No, it wasn’t a slip of the tongue.
The problem wasn’t that President Donald Trump said “would” instead of “wouldn’t” during his Monday news conference alongside Russian President Vladimir Putin, as he weighed the U.S. intelligence agencies’ evidence of Russian meddling in the 2016 presidential election against Putin’s “extremely strong and powerful” denial, as he put it.
It was the false equivalence Trump created between Putin’s lies and the findings of U.S. agencies. He took a foreign despot’s word over the painstaking work of America’s intelligence community, the people we trust to protect our democracy.
It was his failure to call out Putin to his face, in front of the world, on this unacceptable attack on our country’s elections.
It was his peddling of conspiracy theories, his fixation on a “missing” Democratic Party server that was never missing and his insinuations about a “Pakistani gentleman” who investigators have determined didn’t steal or leak any computer data. It was his continued insistence the U.S. inquiry into Russian meddling constitutes “a witch hunt.” It was his ludicrous claim that America’s relationship with Russia has suffered because of “U.S. foolishness and stupidity.”
There are plenty of legitimate reasons why U.S.-Russia relations have suffered. Russia brazenly pushed its self-interest over international order with its unlawful annexation of Crimea, invasion of Ukraine and poisoning of people on British soil. And the evidence of its interference in our 2016 election is overwhelming.

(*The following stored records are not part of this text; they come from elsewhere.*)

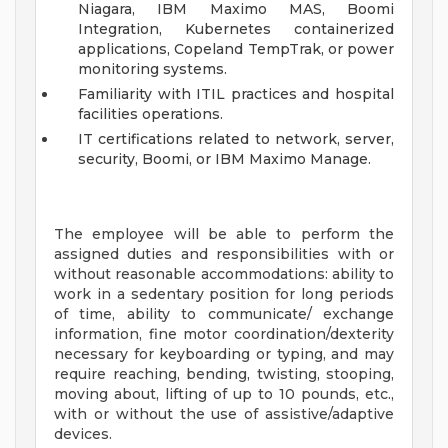
Niagara, IBM Maximo MAS, Boomi
Integration, Kubernetes containerized
applications, Copeland TempTrak, or power
monitoring systems.
Familiarity with ITIL practices and hospital
facilities operations.
IT certifications related to network, server,
security, Boomi, or IBM Maximo Manage.
The employee will be able to perform the
assigned duties and responsibilities with or
without reasonable accommodations: ability to
work in a sedentary position for long periods
of time, ability to communicate/ exchange
information, fine motor coordination/dexterity
necessary for keyboarding or typing, and may
require reaching, bending, twisting, stooping,
moving about, lifting of up to 10 pounds, etc.,
with or without the use of assistive/adaptive
devices.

As far back as January 2017, U.S. intelligence agencies have publicly asserted Putin ordered the Russian influence campaign in our presidential election, a finding echoed by the Senate and House intelligence committees. Special Counsel Robert Mueller’s ongoing investigation, which has already led to the indictments of 32 people and three companies, last week provided a detailed trail of the electronic breadcrumbs left by a dozen Russian agents accused of hacking Trump’s political opponents and releasing the information for his benefit.
In his meeting with Putin, Trump failed the most basic job requirement of his high office. He didn’t stand up for America.

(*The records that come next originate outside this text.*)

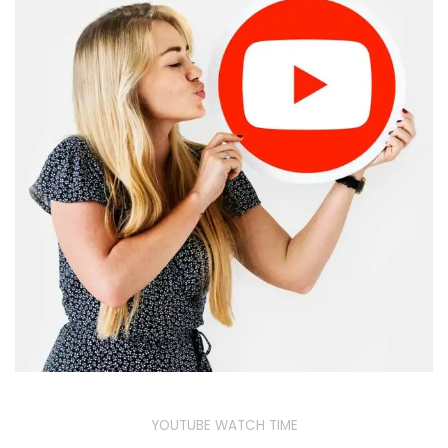
YOUTUBE WATCH TIME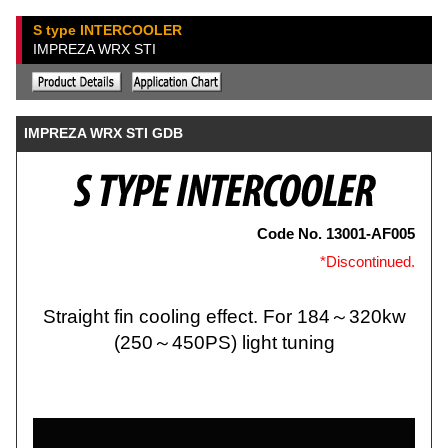
S type INTERCOOLER
IMPREZA WRX STI
IMPREZA WRX STI GDB
Code No. 13001-AF005
*Discontinued.
Straight fin cooling effect. For 184～320kw
(250～450PS) light tuning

The half-hearted backpedaling Tuesday didn’t change that. Sure, he acknowledged in prepared remarks from the White House, “I accept our intelligence community’s conclusion that Russia’s meddling in the 2016 election took place.”
But, he couldn’t resist giving Russia cover, adding, “Could be other people, also. A lot of people out there.”
We don’t understand Trump’s compulsion to give comfort to geopolitical foes like Russia while spurning longtime U.S. allies in Europe. But we recognize the danger this poses to American interests.
The president’s conduct this week baffled and repulsed many members of his own party who swiftly criticized his comments. It’s time for them to back up their words with deeds.
Congress must reclaim its rightful role as a check on presidential power. Most urgently, it should create political pressure and provide funding for U.S. agencies to disrupt any Russian efforts to meddle in the midterm elections this fall — a very real threat that U.S. agencies have warned about. The Senate has included a provision in the National Defense Authorization Act prodding the president to direct this kind of proactive, coordinated cybersecurity action. The House of Representatives should follow suit.
This action is all the more critical because Trump’s own agencies announced in March that Russians had successfully hacked into the U.S. power grid and posed a threat to other systems touching the everyday lives of millions of Americans. Yet, inexplicably, the Trump administration in May eliminated the top cybersecurity coordinator position at the White House. Congress should conduct hearings to examine America’s readiness to protect the country from hacking threats posed by Russia, North Korea, Iran and other rogue actors.
Congress should also send a clear signal that those who interfered in the 2016 election will be held accountable. It should pass a law ensuring Mueller is able to complete his investigation and present his findings to Congress. While it may be a largely symbolic gesture, lawmakers should also call for the extradition of the Russian conspirators who have been indicted as part of Mueller’s investigation.
The president’s shocking display this week of deference to Russia drew a line in the sand for all Americans. It’s been his habit to demand complete loyalty from GOP lawmakers, but they recognize moments that call for serving country above party. Both chambers voted overwhelmingly last year to impose sanctions on Russia for interfering in the 2016 election, showing veto-proof majorities are attainable when national security is at stake.
We are encouraged to see U.S. Sen. Bob Corker (R-Tenn.) has called on Secretary of State Mike Pompeo to testify next week before the Senate Foreign Relations Committee on the administration’s stance toward Russia. But, we deserve to know more. We hope Republicans will join Sen. Jeanne Shaheen (D-N.H.) and other Democrats calling for Trump’s interpreter to testify before Congress on the president’s lengthy closed-door meeting with Putin.
Trump rose to office amid a drumbeat of “America First,” but his actions toward Russia serve his own ego and leave our country vulnerable to future attacks.
It’s time for Congress to truly put America First.